Action item:
Set down exactly the lines below between the line holding "1247 157 28.80" and the line holding "347 247 153.89", inclusive; no other line belongs in the answer.

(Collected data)

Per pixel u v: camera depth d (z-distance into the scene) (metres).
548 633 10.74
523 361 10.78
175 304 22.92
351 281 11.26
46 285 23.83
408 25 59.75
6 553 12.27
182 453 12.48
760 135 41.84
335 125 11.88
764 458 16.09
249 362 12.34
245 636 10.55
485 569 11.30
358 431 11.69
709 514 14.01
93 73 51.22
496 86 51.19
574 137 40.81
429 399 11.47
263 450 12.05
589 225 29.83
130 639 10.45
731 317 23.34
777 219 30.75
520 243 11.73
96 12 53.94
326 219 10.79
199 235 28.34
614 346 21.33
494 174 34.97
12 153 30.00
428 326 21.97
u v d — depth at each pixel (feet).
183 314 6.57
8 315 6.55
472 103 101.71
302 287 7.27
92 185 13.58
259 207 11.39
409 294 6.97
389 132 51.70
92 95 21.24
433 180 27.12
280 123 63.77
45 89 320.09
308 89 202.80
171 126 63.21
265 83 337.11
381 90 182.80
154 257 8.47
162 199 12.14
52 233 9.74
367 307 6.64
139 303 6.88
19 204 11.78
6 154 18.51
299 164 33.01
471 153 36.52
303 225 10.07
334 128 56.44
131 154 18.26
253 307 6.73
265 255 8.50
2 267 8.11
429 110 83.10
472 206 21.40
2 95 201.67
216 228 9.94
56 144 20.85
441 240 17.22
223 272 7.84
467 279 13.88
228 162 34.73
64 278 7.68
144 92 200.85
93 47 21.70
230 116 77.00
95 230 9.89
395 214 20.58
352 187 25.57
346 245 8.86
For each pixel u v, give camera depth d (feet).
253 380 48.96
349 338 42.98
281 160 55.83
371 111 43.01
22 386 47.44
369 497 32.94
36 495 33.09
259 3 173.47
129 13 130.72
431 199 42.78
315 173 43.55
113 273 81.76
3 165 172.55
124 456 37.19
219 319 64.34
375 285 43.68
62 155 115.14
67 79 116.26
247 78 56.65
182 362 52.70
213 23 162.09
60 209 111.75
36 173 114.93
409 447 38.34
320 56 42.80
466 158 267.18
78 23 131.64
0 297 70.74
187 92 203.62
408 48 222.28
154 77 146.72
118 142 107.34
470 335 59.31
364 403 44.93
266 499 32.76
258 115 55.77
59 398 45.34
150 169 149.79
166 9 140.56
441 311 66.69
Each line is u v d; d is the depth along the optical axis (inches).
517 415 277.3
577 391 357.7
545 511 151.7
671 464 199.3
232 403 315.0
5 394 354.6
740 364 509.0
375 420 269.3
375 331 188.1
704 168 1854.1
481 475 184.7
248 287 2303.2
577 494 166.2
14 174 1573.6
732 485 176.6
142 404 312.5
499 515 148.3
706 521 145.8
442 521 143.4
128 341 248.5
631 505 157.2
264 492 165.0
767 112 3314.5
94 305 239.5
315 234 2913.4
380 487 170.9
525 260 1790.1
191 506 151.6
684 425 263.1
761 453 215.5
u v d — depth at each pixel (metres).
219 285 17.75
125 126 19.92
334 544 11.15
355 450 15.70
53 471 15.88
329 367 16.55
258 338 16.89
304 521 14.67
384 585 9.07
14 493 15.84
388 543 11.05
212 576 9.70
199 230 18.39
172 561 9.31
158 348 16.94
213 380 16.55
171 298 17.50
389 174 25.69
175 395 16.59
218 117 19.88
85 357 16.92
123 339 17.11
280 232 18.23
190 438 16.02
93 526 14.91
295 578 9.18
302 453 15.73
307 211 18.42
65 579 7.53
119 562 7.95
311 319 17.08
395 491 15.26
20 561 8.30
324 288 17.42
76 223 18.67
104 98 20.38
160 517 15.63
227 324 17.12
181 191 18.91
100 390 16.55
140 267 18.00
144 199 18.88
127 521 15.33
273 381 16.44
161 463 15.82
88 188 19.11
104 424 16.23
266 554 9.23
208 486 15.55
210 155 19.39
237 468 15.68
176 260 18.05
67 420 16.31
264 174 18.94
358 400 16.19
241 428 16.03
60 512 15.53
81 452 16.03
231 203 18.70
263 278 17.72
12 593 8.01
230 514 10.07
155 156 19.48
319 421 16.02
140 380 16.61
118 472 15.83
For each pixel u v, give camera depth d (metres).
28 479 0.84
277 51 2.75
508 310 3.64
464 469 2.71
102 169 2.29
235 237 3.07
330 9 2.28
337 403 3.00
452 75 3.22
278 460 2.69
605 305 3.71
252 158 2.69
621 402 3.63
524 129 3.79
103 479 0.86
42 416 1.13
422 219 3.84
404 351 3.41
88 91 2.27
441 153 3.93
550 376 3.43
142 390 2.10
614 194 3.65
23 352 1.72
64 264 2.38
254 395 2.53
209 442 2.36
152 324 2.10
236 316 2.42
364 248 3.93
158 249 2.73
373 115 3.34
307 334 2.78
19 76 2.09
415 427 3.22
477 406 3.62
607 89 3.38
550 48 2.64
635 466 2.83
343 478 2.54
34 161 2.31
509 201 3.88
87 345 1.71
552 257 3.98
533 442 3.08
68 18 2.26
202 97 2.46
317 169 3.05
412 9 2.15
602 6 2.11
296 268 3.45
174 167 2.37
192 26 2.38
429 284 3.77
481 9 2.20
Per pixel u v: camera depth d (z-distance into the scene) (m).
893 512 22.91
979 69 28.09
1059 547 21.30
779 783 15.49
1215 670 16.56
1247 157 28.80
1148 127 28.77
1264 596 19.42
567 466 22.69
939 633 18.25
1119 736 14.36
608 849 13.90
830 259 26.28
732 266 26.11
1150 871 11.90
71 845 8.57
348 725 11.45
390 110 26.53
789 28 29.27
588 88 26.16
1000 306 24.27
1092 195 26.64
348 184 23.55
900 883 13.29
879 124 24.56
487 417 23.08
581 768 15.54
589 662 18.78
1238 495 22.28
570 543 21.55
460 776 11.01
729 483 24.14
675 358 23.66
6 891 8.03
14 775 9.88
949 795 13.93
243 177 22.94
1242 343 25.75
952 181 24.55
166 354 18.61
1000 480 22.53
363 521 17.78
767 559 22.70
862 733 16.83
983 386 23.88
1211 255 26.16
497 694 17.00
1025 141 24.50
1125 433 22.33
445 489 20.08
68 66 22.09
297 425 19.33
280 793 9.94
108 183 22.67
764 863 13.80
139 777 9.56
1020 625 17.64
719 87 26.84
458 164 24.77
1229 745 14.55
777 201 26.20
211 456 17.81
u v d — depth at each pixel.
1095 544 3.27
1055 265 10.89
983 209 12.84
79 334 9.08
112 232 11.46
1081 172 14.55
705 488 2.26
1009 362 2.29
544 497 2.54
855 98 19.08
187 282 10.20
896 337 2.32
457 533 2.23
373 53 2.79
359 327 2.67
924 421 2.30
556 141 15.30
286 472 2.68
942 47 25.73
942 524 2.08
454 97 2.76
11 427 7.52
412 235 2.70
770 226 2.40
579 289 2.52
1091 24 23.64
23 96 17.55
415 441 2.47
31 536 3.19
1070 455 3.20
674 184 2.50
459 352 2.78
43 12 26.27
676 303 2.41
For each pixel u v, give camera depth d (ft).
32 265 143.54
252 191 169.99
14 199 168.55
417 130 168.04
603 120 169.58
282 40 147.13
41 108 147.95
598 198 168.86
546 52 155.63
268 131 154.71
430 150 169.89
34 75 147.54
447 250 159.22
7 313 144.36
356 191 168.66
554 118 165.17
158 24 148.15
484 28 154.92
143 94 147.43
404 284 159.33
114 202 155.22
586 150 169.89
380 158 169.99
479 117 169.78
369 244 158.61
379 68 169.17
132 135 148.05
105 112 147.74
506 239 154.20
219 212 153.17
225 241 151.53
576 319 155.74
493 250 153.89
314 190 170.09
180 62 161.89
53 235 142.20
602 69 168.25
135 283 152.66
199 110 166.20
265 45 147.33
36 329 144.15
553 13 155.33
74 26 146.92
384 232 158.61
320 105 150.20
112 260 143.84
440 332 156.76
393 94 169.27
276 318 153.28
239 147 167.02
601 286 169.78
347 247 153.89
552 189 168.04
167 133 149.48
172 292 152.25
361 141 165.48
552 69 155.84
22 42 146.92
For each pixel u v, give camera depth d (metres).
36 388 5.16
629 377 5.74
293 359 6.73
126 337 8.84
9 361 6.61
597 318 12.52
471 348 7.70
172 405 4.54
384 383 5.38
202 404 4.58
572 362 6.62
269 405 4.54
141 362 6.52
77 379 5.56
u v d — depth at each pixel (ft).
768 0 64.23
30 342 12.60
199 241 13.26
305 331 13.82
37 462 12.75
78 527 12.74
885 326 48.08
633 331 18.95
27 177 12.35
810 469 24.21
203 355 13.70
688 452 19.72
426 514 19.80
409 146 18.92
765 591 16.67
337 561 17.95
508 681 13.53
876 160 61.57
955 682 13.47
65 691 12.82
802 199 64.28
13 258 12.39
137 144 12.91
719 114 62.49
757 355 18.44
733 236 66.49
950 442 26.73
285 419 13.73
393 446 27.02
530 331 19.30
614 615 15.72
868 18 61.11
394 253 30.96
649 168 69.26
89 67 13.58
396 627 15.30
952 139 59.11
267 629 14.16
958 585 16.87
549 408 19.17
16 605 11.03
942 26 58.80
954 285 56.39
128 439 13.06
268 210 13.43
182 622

Output for this exercise:
1247 157 28.80
1148 127 28.77
1264 596 19.42
567 466 22.69
939 633 18.25
1119 736 14.36
608 849 13.90
830 259 26.28
732 266 26.11
1150 871 11.90
71 845 8.57
348 725 11.45
390 110 26.53
789 28 29.27
588 88 26.16
1000 306 24.27
1092 195 26.64
348 184 23.55
900 883 13.29
879 124 24.56
487 417 23.08
581 768 15.54
589 662 18.78
1238 495 22.28
570 543 21.55
460 776 11.01
729 483 24.14
675 358 23.66
6 891 8.03
14 775 9.88
949 795 13.93
243 177 22.94
1242 343 25.75
952 181 24.55
166 354 18.61
1000 480 22.53
363 521 17.78
767 559 22.70
862 733 16.83
983 386 23.88
1211 255 26.16
497 694 17.00
1025 141 24.50
1125 433 22.33
445 489 20.08
68 66 22.09
297 425 19.33
280 793 9.94
108 183 22.67
764 863 13.80
139 777 9.56
1020 625 17.64
719 87 26.84
458 164 24.77
1229 745 14.55
777 201 26.20
211 456 17.81
u v d — depth at each pixel.
1095 544 3.27
1055 265 10.89
983 209 12.84
79 334 9.08
112 232 11.46
1081 172 14.55
705 488 2.26
1009 362 2.29
544 497 2.54
855 98 19.08
187 282 10.20
896 337 2.32
457 533 2.23
373 53 2.79
359 327 2.67
924 421 2.30
556 141 15.30
286 472 2.68
942 47 25.73
942 524 2.08
454 97 2.76
11 427 7.52
412 235 2.70
770 226 2.40
579 289 2.52
1091 24 23.64
23 96 17.55
415 441 2.47
31 536 3.19
1070 455 3.20
674 184 2.50
459 352 2.78
43 12 26.27
676 303 2.41
For each pixel u v, give camera depth d (ft).
32 265 143.54
252 191 169.99
14 199 168.55
417 130 168.04
603 120 169.58
282 40 147.13
41 108 147.95
598 198 168.86
546 52 155.63
268 131 154.71
430 150 169.89
34 75 147.54
447 250 159.22
7 313 144.36
356 191 168.66
554 118 165.17
158 24 148.15
484 28 154.92
143 94 147.43
404 284 159.33
114 202 155.22
586 150 169.89
380 158 169.99
479 117 169.78
369 244 158.61
379 68 169.17
132 135 148.05
105 112 147.74
506 239 154.20
219 212 153.17
225 241 151.53
576 319 155.74
493 250 153.89
314 190 170.09
180 62 161.89
53 235 142.20
602 69 168.25
135 283 152.66
199 110 166.20
265 45 147.33
36 329 144.15
553 13 155.33
74 26 146.92
384 232 158.61
320 105 150.20
112 260 143.84
440 332 156.76
393 94 169.27
276 318 153.28
239 147 167.02
601 286 169.78
347 247 153.89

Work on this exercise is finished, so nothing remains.